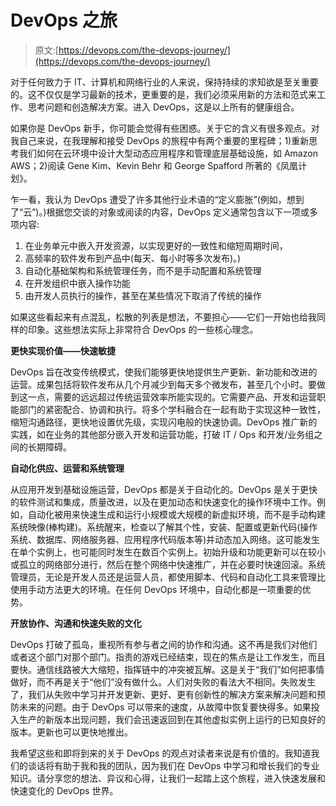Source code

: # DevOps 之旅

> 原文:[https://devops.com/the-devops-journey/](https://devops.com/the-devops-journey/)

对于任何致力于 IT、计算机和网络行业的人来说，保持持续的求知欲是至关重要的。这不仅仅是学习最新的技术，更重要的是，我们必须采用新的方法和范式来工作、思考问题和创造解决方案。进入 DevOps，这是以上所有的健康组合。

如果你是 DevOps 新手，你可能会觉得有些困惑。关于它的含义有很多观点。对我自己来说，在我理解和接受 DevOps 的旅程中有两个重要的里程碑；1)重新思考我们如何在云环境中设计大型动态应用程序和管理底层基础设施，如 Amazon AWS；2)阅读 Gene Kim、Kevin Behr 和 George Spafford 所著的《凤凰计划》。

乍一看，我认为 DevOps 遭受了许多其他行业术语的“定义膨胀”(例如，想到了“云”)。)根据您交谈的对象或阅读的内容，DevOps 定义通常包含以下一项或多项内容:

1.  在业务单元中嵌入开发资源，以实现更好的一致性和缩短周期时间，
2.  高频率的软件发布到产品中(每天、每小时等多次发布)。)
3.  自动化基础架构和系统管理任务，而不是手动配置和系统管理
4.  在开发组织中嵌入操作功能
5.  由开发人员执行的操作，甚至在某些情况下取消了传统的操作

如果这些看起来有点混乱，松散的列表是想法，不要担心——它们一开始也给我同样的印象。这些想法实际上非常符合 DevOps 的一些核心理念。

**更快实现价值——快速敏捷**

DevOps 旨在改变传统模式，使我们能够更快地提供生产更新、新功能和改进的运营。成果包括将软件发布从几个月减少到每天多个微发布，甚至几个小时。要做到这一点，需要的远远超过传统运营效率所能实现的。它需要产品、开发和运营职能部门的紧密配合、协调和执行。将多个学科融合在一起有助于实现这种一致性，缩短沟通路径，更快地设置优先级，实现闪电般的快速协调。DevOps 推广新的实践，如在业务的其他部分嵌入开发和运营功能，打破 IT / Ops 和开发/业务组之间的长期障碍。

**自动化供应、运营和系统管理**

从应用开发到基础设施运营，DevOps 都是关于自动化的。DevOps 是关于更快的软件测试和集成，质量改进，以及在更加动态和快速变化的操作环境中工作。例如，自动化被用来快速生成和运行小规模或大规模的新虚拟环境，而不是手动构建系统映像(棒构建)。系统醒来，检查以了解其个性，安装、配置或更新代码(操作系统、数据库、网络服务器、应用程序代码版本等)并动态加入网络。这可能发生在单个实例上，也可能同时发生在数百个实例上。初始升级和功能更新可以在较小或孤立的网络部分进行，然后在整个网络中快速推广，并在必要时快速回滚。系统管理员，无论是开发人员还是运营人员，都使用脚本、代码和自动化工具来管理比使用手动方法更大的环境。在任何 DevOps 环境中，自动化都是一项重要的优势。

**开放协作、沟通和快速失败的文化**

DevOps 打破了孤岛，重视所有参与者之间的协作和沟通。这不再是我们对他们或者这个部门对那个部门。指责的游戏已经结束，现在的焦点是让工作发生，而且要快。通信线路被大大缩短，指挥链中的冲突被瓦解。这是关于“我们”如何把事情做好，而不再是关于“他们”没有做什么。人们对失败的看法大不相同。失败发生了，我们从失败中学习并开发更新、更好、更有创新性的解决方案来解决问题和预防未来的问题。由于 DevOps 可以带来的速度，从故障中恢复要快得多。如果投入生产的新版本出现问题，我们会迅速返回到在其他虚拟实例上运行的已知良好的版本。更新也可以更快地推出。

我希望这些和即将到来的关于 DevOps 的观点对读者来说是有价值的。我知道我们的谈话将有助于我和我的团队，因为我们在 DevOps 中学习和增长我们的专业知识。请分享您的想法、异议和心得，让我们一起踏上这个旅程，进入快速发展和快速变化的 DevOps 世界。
▬▬▬▬▬▬▬▬▬▬
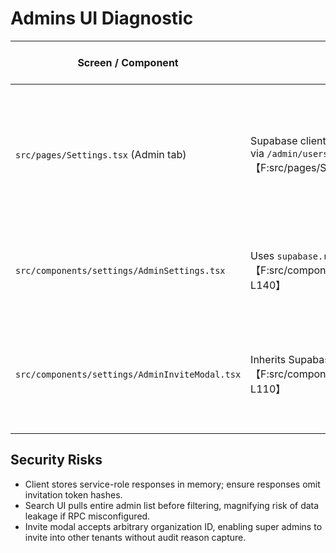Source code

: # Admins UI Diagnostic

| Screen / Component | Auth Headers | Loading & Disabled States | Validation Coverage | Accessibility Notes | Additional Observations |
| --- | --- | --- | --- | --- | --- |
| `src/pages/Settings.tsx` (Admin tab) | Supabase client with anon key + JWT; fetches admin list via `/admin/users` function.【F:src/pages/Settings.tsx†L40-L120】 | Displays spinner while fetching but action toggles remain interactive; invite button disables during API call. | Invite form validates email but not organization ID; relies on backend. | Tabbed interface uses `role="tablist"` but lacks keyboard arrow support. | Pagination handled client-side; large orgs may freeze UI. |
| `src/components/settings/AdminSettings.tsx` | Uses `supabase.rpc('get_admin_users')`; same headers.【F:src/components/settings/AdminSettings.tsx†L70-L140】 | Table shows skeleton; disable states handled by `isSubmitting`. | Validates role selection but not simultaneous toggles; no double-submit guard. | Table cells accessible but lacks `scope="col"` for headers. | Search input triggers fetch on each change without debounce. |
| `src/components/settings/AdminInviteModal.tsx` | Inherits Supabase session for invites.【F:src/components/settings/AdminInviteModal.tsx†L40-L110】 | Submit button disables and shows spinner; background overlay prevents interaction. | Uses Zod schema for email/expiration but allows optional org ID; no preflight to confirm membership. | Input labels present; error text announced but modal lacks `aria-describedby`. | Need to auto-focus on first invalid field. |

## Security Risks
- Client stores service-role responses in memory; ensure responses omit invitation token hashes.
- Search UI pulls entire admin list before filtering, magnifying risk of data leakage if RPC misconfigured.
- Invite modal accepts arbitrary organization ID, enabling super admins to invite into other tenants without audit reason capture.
▬▬▬▬▬▬▬▬▬▬
» **Task directions**: How many of the lines in the listing above hold the word "disables"? Report only that figure.

» **Task output**: 2